## PROBLEM DETAILS
Transcribe everything in the records exactly. Skip the images.

## RECORDS PROVIDED
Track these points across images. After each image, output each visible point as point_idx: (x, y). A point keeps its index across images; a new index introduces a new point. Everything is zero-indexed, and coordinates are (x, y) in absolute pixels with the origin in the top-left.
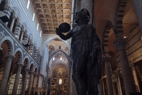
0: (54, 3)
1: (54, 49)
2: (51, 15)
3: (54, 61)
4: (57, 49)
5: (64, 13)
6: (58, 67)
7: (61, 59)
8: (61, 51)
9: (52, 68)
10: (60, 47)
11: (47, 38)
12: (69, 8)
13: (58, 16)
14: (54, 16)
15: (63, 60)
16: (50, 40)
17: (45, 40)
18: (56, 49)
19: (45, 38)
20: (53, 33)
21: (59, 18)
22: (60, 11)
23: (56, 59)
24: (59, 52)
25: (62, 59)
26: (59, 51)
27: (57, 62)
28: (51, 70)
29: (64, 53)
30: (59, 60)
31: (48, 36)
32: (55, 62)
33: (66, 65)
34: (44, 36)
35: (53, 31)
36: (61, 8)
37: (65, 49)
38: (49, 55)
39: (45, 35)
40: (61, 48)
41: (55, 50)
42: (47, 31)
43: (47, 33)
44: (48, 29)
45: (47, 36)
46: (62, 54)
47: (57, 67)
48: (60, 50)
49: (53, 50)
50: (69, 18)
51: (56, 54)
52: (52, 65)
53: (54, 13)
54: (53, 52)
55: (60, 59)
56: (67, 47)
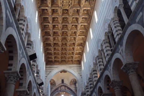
0: (67, 31)
1: (55, 83)
2: (60, 43)
4: (60, 83)
5: (76, 40)
8: (65, 86)
10: (63, 81)
11: (51, 70)
12: (84, 36)
13: (68, 43)
14: (63, 44)
16: (56, 73)
17: (48, 73)
19: (49, 71)
20: (58, 63)
21: (69, 46)
22: (72, 38)
26: (62, 86)
29: (69, 88)
31: (53, 68)
34: (47, 69)
35: (58, 61)
36: (74, 36)
37: (70, 82)
39: (48, 66)
40: (65, 82)
41: (57, 85)
42: (51, 61)
43: (51, 65)
44: (53, 59)
45: (51, 68)
46: (66, 90)
48: (63, 84)
49: (54, 85)
50: (82, 46)
51: (58, 91)
53: (65, 41)
54: (54, 88)
56: (72, 81)
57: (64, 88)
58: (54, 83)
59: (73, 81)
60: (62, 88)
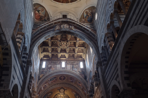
3: (44, 69)
4: (58, 17)
6: (54, 87)
7: (63, 64)
8: (70, 24)
9: (38, 87)
15: (69, 67)
18: (55, 18)
23: (49, 66)
24: (62, 26)
25: (66, 64)
26: (63, 23)
27: (52, 72)
28: (36, 90)
30: (58, 66)
32: (46, 72)
33: (79, 79)
38: (33, 30)
47: (51, 88)
48: (64, 20)
52: (39, 79)
54: (44, 25)
55: (61, 64)
56: (85, 15)
57: (68, 27)
58: (46, 18)
59: (87, 15)
60: (64, 27)
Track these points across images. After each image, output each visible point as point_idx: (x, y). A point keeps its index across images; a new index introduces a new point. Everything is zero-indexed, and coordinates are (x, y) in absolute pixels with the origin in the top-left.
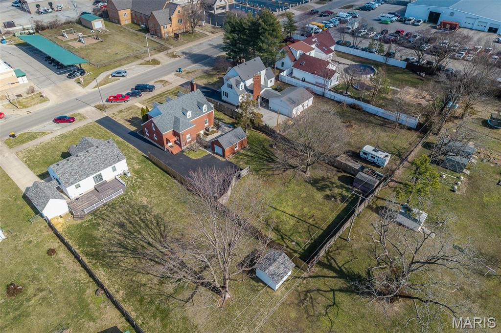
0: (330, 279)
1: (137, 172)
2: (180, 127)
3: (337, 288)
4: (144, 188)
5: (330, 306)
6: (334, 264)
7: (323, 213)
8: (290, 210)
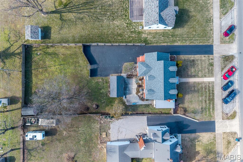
0: (16, 49)
1: (139, 33)
2: (142, 65)
3: (11, 48)
4: (125, 28)
5: (9, 39)
6: (18, 56)
7: (39, 79)
8: (53, 69)
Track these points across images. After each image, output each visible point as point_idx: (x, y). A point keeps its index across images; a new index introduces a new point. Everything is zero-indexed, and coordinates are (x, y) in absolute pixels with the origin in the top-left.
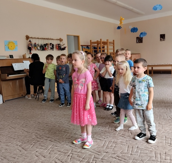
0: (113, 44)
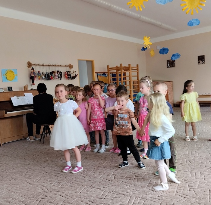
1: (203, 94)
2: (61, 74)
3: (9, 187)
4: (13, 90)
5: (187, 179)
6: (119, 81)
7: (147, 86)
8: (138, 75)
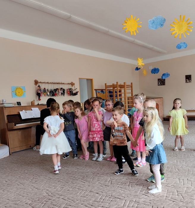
0: (132, 87)
1: (190, 109)
2: (64, 91)
3: (18, 191)
4: (22, 105)
5: (176, 185)
6: (115, 98)
7: (139, 102)
8: (132, 92)
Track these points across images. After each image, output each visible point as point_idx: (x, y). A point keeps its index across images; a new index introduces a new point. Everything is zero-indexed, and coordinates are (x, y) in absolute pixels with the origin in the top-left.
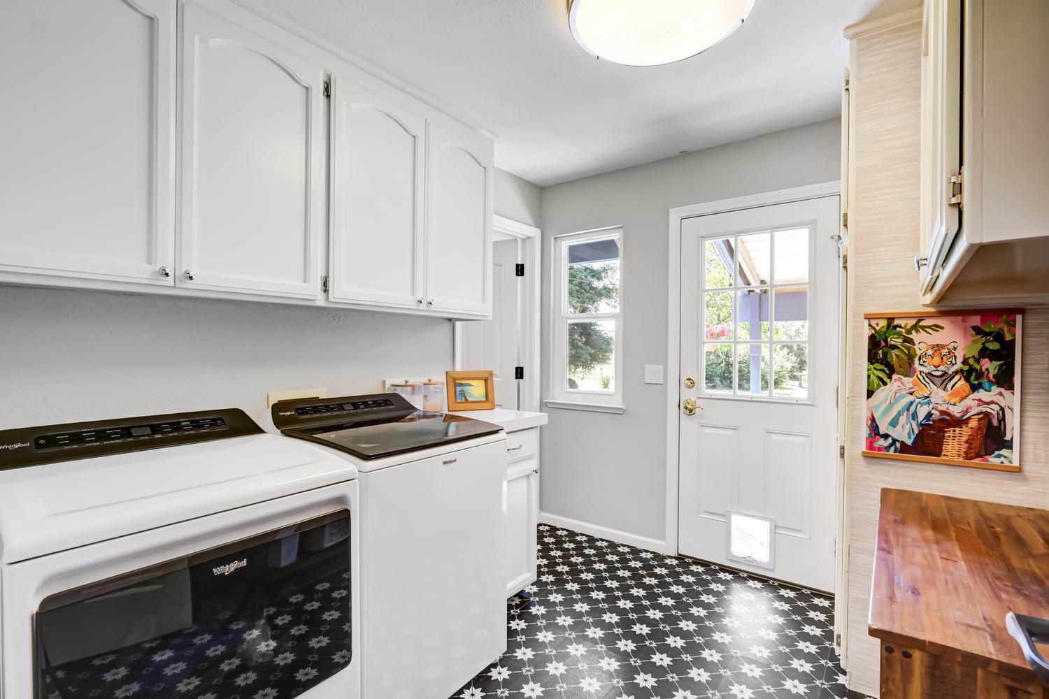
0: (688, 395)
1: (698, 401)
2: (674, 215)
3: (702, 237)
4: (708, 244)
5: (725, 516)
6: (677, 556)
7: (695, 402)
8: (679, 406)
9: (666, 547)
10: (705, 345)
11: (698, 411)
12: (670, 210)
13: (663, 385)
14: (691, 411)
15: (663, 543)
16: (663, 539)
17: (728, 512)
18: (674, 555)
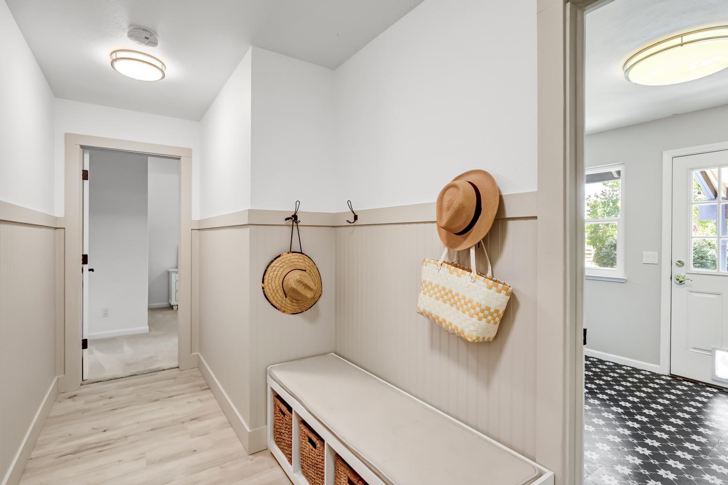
0: (678, 272)
1: (687, 275)
2: (667, 156)
3: (690, 169)
4: (694, 173)
5: (711, 351)
6: (669, 375)
7: (685, 276)
8: (671, 278)
9: (662, 369)
10: (693, 239)
11: (686, 282)
12: (664, 152)
13: (659, 264)
14: (681, 282)
15: (658, 366)
16: (658, 363)
17: (713, 349)
18: (667, 375)
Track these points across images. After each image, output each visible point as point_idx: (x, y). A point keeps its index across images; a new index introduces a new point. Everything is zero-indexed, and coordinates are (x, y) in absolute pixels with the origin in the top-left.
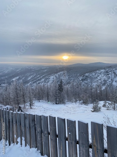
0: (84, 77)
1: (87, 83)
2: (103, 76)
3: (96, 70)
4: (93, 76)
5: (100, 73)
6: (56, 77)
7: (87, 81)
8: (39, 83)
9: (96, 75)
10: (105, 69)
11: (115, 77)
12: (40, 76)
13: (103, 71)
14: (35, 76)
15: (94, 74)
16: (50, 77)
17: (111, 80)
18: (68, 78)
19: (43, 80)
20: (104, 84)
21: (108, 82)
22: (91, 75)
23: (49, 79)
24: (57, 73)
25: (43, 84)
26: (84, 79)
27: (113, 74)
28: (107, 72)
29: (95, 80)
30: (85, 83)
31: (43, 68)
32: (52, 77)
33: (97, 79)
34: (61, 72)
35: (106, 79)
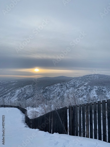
0: (44, 90)
1: (46, 95)
2: (59, 88)
3: (54, 84)
4: (52, 89)
5: (57, 87)
6: (22, 90)
7: (46, 93)
8: (5, 97)
9: (54, 88)
10: (60, 83)
11: (66, 89)
12: (7, 90)
13: (59, 84)
14: (3, 90)
15: (52, 87)
16: (16, 91)
17: (64, 92)
18: (33, 91)
19: (9, 94)
20: (58, 96)
21: (61, 93)
22: (50, 88)
23: (15, 92)
24: (23, 86)
25: (8, 97)
26: (44, 92)
27: (65, 87)
28: (62, 85)
29: (53, 93)
30: (45, 95)
31: (12, 82)
32: (18, 91)
33: (54, 92)
34: (27, 86)
35: (60, 91)
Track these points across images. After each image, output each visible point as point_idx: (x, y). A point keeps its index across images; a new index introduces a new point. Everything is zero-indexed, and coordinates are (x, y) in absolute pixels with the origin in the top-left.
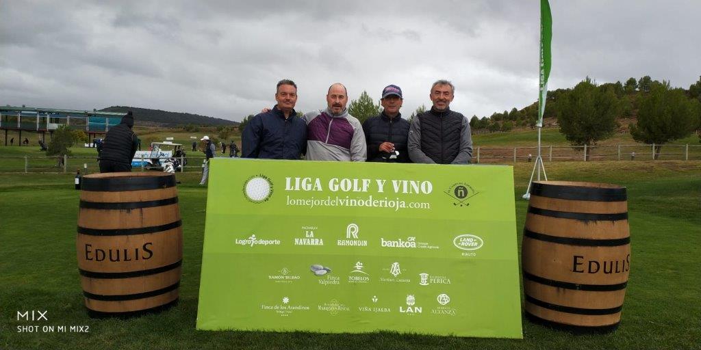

## RESULT OF THIS TASK
Track these points across images. After each image, output each visible point as point_idx: (x, y). A point keeps its index across images; a new index introduces a new point. Everything is zero-indexed, and coordinates are (x, y) in absolute pixels with the origin in the top-left.
0: (54, 3)
1: (54, 49)
2: (51, 15)
3: (54, 61)
4: (57, 49)
5: (64, 13)
6: (58, 67)
7: (61, 59)
8: (61, 51)
9: (52, 68)
10: (60, 47)
11: (47, 38)
12: (69, 8)
13: (58, 16)
14: (54, 16)
15: (63, 60)
16: (50, 40)
17: (45, 40)
18: (56, 49)
19: (45, 38)
20: (53, 33)
21: (59, 18)
22: (60, 11)
23: (56, 59)
24: (59, 52)
25: (62, 59)
26: (59, 51)
27: (57, 62)
28: (51, 70)
29: (64, 53)
30: (59, 60)
31: (48, 36)
32: (55, 62)
33: (66, 65)
34: (44, 36)
35: (53, 31)
36: (61, 8)
37: (65, 49)
38: (49, 55)
39: (45, 35)
40: (61, 48)
41: (55, 50)
42: (47, 31)
43: (47, 33)
44: (48, 29)
45: (47, 36)
46: (62, 54)
47: (57, 67)
48: (60, 50)
49: (53, 50)
50: (69, 18)
51: (56, 54)
52: (52, 65)
53: (54, 13)
54: (53, 52)
55: (60, 59)
56: (67, 47)
0: (67, 31)
1: (55, 83)
2: (60, 43)
4: (60, 83)
5: (76, 40)
8: (65, 86)
10: (63, 81)
11: (51, 70)
12: (84, 36)
13: (68, 43)
14: (63, 44)
16: (56, 73)
17: (48, 73)
19: (49, 71)
20: (58, 63)
21: (69, 46)
22: (72, 38)
26: (62, 86)
29: (69, 88)
31: (53, 68)
34: (47, 69)
35: (58, 61)
36: (74, 36)
37: (70, 82)
39: (48, 66)
40: (65, 82)
41: (57, 85)
42: (51, 61)
43: (51, 65)
44: (53, 59)
45: (51, 68)
46: (66, 90)
48: (63, 84)
49: (54, 85)
50: (82, 46)
51: (58, 91)
53: (65, 41)
54: (54, 88)
56: (72, 81)
57: (64, 88)
58: (54, 83)
59: (73, 81)
60: (62, 88)
3: (44, 69)
4: (58, 17)
6: (54, 87)
7: (63, 64)
8: (70, 24)
9: (38, 87)
15: (69, 67)
18: (55, 18)
23: (49, 66)
24: (62, 26)
25: (66, 64)
26: (63, 23)
27: (52, 72)
28: (36, 90)
30: (58, 66)
32: (46, 72)
33: (79, 79)
38: (33, 30)
47: (51, 88)
48: (64, 20)
52: (39, 79)
54: (44, 25)
55: (61, 64)
56: (85, 15)
57: (68, 27)
58: (46, 18)
59: (87, 15)
60: (64, 27)
Track these points across images. After each image, output each visible point as point_idx: (x, y). A point keeps its index across images; a new index introduces a new point. Everything is zero-indexed, and coordinates are (x, y) in absolute pixels with the origin in the top-left.
0: (330, 279)
1: (137, 172)
2: (180, 127)
3: (337, 288)
4: (144, 188)
5: (330, 306)
6: (334, 264)
7: (323, 213)
8: (290, 210)
0: (16, 49)
1: (139, 33)
2: (142, 65)
3: (11, 48)
4: (125, 28)
5: (9, 39)
6: (18, 56)
7: (39, 79)
8: (53, 69)
Track these points across images. After each image, output each visible point as point_idx: (x, y). A point keeps its index across images; a new index introduces a new point. Everything is zero-indexed, and coordinates are (x, y) in absolute pixels with the origin in the top-left.
0: (113, 44)
1: (203, 94)
2: (61, 74)
3: (9, 187)
4: (13, 90)
5: (187, 179)
6: (119, 81)
7: (147, 86)
8: (138, 75)
0: (132, 87)
1: (190, 109)
2: (64, 91)
3: (18, 191)
4: (22, 105)
5: (176, 185)
6: (115, 98)
7: (139, 102)
8: (132, 92)
Track these points across images. After each image, output each visible point as point_idx: (x, y). A point keeps its index across images; a new index introduces a new point. Everything is zero-indexed, and coordinates are (x, y) in absolute pixels with the origin in the top-left.
0: (688, 395)
1: (698, 401)
2: (674, 215)
3: (702, 237)
4: (708, 244)
5: (725, 516)
6: (677, 556)
7: (695, 402)
8: (679, 406)
9: (666, 547)
10: (705, 345)
11: (698, 411)
12: (670, 210)
13: (663, 385)
14: (691, 411)
15: (663, 543)
16: (663, 539)
17: (728, 512)
18: (674, 555)
0: (678, 272)
1: (687, 275)
2: (667, 156)
3: (690, 169)
4: (694, 173)
5: (711, 351)
6: (669, 375)
7: (685, 276)
8: (671, 278)
9: (662, 369)
10: (693, 239)
11: (686, 282)
12: (664, 152)
13: (659, 264)
14: (681, 282)
15: (658, 366)
16: (658, 363)
17: (713, 349)
18: (667, 375)
Track these points across images. After each image, output each visible point as point_idx: (x, y). A point keeps its index across images; a new index introduces a new point. Everything is zero-indexed, and coordinates are (x, y) in absolute pixels with the origin in the top-left.
0: (84, 77)
1: (87, 83)
2: (103, 76)
3: (96, 70)
4: (93, 76)
5: (100, 73)
6: (56, 77)
7: (87, 81)
8: (39, 83)
9: (96, 75)
10: (105, 69)
11: (115, 77)
12: (40, 76)
13: (103, 71)
14: (35, 76)
15: (94, 74)
16: (50, 77)
17: (111, 80)
18: (68, 78)
19: (43, 80)
20: (104, 84)
21: (108, 82)
22: (91, 75)
23: (49, 79)
24: (57, 73)
25: (43, 84)
26: (84, 79)
27: (113, 74)
28: (107, 72)
29: (95, 80)
30: (85, 83)
31: (43, 68)
32: (52, 77)
33: (97, 79)
34: (61, 72)
35: (106, 79)
0: (44, 90)
1: (46, 95)
2: (59, 88)
3: (54, 84)
4: (52, 89)
5: (57, 87)
6: (22, 90)
7: (46, 93)
8: (5, 97)
9: (54, 88)
10: (60, 83)
11: (66, 89)
12: (7, 90)
13: (59, 84)
14: (3, 90)
15: (52, 87)
16: (16, 91)
17: (64, 92)
18: (33, 91)
19: (9, 94)
20: (58, 96)
21: (61, 93)
22: (50, 88)
23: (15, 92)
24: (23, 86)
25: (8, 97)
26: (44, 92)
27: (65, 87)
28: (62, 85)
29: (53, 93)
30: (45, 95)
31: (12, 82)
32: (18, 91)
33: (54, 92)
34: (27, 86)
35: (60, 91)
Track these points across images. After each image, output each visible point as point_idx: (x, y). A point keeps its index across images; a new index introduces a new point. Everything is zero-indexed, and coordinates are (x, y) in absolute pixels with the origin in the top-left.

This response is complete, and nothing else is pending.